Veggie Calzones - reposted properly.

I bought premade whole wheat pizza dough for my base. You set it on the counter while you are slicing up the veggies. Also preheat the oven. When you are baking anything it is SO important to preheat the oven, otherwise, things will burn on the outside and be raw on the inside. Such a rookie mistake I've made myself, and watched other new cooks make.

Salad:
Boston lettuce
black olives

Light Northern Italian basil and romano dressing.
This stuff has things in it I don't like...high fructose corn syrup and vegetable oil, but it only has 5 grams of fat and is mostly vinegar. It is fantastic!
honey roasted almonds

Calzones:
oven-roasted red peppers and broccoli (the broccoli didn't turn out well, I would do this part differently, though it added an interesting smokey flavor)
baby bella mushrooms sauteed in olive oil with minced garlic
Italian 5 cheese blend shredded cheese
Basil and garlic marinara from Trader Joes (so you KNOW it's good!)

You have to stretch and squeeze the dough flat and thin(ish), think 1/2", coat it thinly with olive oil, this keeps the sauce from cooking into the dough and making it weird.

Broil the red peppers (but not the broccoli, because it wasn't great)
put olive oil in a skillet on med-high heat, then add mushrooms. You have to let the oil get hot first or it soaks into the food, rather than crisping it, but not too hot with olive oil, because it burns off fast. Add garlic towards the end, because it will also singe and not taste good if you add it too soon.
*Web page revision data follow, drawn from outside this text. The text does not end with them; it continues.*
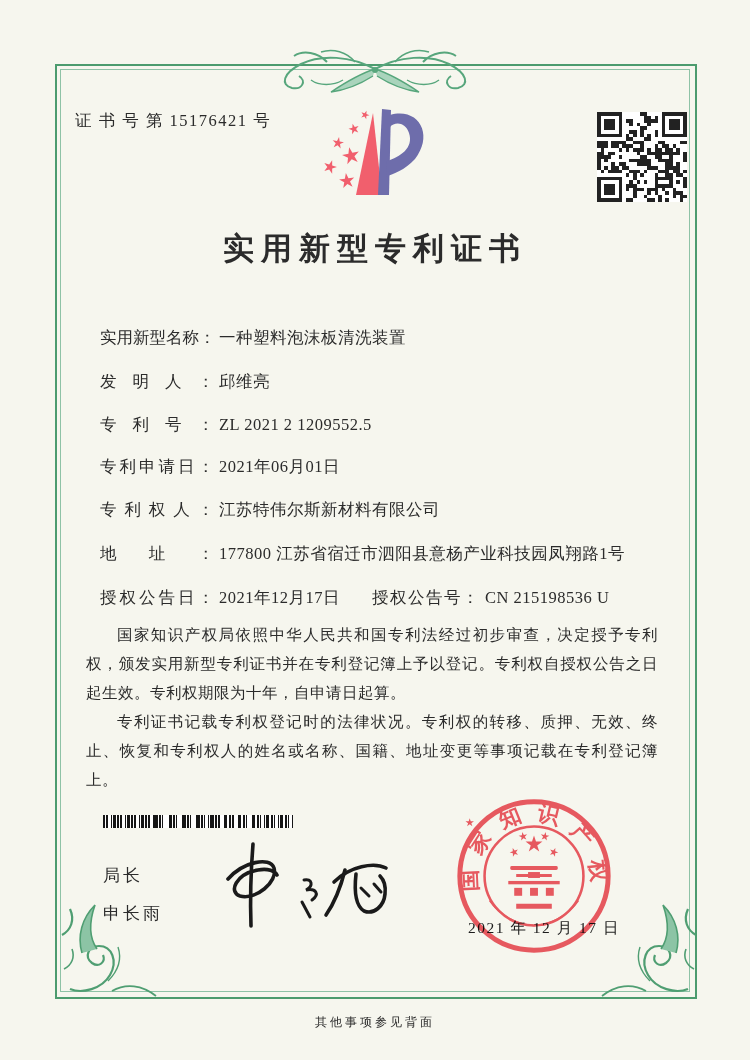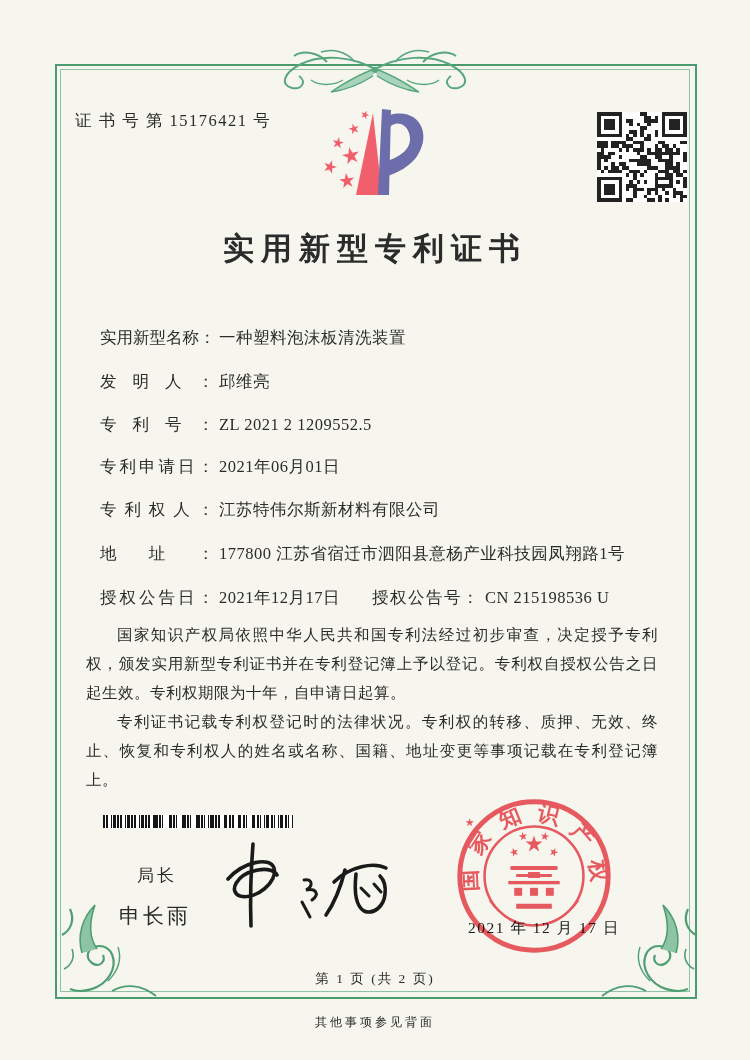--- a/index.html
+++ b/index.html
@@ -26,22 +26,22 @@
   .frow-right{position:absolute;left:272px;top:587px;white-space:nowrap;}
   .frow-right .flabel2{letter-spacing:1.5px;}
   .r0{top:327px}.r1{top:371px}.r2{top:414px}.r3{top:456px}.r4{top:499px}.r5{top:543px}.r6{top:587px}
   
   .bodytext{left:86px;top:620px;width:572px;font-size:15.5px;line-height:29px;text-align:justify;}
   .bodytext p{margin:0;text-indent:2em;letter-spacing:.5px;}
   
   .barcode{left:103px;top:815px;width:190px;height:13px;background:
     repeating-linear-gradient(90deg,#161616 0 2px,#fff 2px 3px,#161616 3px 4.5px,#fff 4.5px 7.5px,
     #161616 7.5px 8.5px,#fff 8.5px 9.5px,#161616 9.5px 12.5px,#fff 12.5px 14px);}
-  .juzhang{left:103px;top:864px;font-size:17px;letter-spacing:3px;margin-left:34px;}
-  .dirname{left:103px;top:902px;font-size:21px;letter-spacing:3px;margin-left:16px;}
+  .juzhang{left:103px;top:864px;font-size:17px;letter-spacing:3px;}
+  .dirname{left:103px;top:902px;font-size:17px;letter-spacing:3px;}
   .sig{left:198px;top:834px;}
   
   .sealdate{left:468px;top:918px;font-size:15.5px;letter-spacing:1.5px;color:#1c1c1c;white-space:nowrap;}
   .seal{left:445px;top:787px;width:178px;height:178px;mix-blend-mode:multiply;opacity:.93;}
   
   .pageinfo{left:0;top:970px;width:100%;text-align:center;font-size:13.5px;letter-spacing:2px;}
   .backnote{left:0;top:1014px;width:100%;text-align:center;font-size:12px;letter-spacing:3px;}
   
   .orn-top{left:263px;top:40px;}
   .orn-bl{left:52px;top:891px;}
@@ -816,16 +816,15 @@
       <rect x="84" y="86" width="12" height="6"></rect>
       <rect x="72" y="88" width="36" height="3"></rect>
       <rect x="64" y="95" width="52" height="3.4"></rect>
       <rect x="70" y="102" width="8" height="8"></rect>
       <rect x="86" y="102" width="8" height="8"></rect>
       <rect x="102" y="102" width="8" height="8"></rect>
       <path d="M72,118 h36 v5 h-36 z"></path>
     </g>
   </svg>
 
-  <div class="abs pageinfo">第 1 页 (共 2 页)</div>
   <div class="abs backnote">其他事项参见背面</div>
 
 </div>
 
 </body></html>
In any order, layer your ingredients over half of the dough, then fold it over and pinch the edges. I brushed beaten egg yolk on the tops of mine to keep the crust moist inside. It creates a kind of shell on the outside.
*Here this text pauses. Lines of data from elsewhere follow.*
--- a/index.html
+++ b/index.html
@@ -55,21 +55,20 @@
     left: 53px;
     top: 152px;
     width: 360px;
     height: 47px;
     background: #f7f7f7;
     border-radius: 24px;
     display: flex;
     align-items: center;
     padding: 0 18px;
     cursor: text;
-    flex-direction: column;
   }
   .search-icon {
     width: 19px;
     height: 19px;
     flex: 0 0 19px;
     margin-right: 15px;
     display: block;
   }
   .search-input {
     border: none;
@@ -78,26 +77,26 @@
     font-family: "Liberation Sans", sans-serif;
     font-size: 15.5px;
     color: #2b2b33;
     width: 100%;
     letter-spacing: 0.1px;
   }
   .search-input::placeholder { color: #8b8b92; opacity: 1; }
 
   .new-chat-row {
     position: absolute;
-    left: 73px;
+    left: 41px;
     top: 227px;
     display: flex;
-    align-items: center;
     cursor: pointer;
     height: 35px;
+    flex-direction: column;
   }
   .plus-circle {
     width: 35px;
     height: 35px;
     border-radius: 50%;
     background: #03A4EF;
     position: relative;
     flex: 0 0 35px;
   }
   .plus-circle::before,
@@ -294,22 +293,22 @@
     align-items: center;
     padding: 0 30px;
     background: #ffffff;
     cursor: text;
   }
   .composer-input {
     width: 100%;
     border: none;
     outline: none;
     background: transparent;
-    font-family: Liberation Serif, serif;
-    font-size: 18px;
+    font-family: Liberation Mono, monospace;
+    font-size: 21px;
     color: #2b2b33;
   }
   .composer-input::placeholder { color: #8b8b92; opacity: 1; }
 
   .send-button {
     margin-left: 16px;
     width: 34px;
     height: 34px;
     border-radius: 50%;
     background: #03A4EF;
Bake according to the instructions on the dough package. I nearly doubled my bake time to account for the ingredients inside, and it didn't burn, it was nice and crispy outside, and soft on the inside.

This meal took approximately 30 minutes with all the prep and cooking. I served salads while the calzones were baking, with red wine, so it felt like it only took about 15 minutes. Serve calzones with some sauce for dipping.

This was wonderful! It was Italian, with lots of veggies, and broiling the peppers brings out a sweetness that makes them awesome. I asked my guy for his input, because he had originally wanted onions in his, but he said it didn't need onions. He liked it with the smokey broccoli and everything.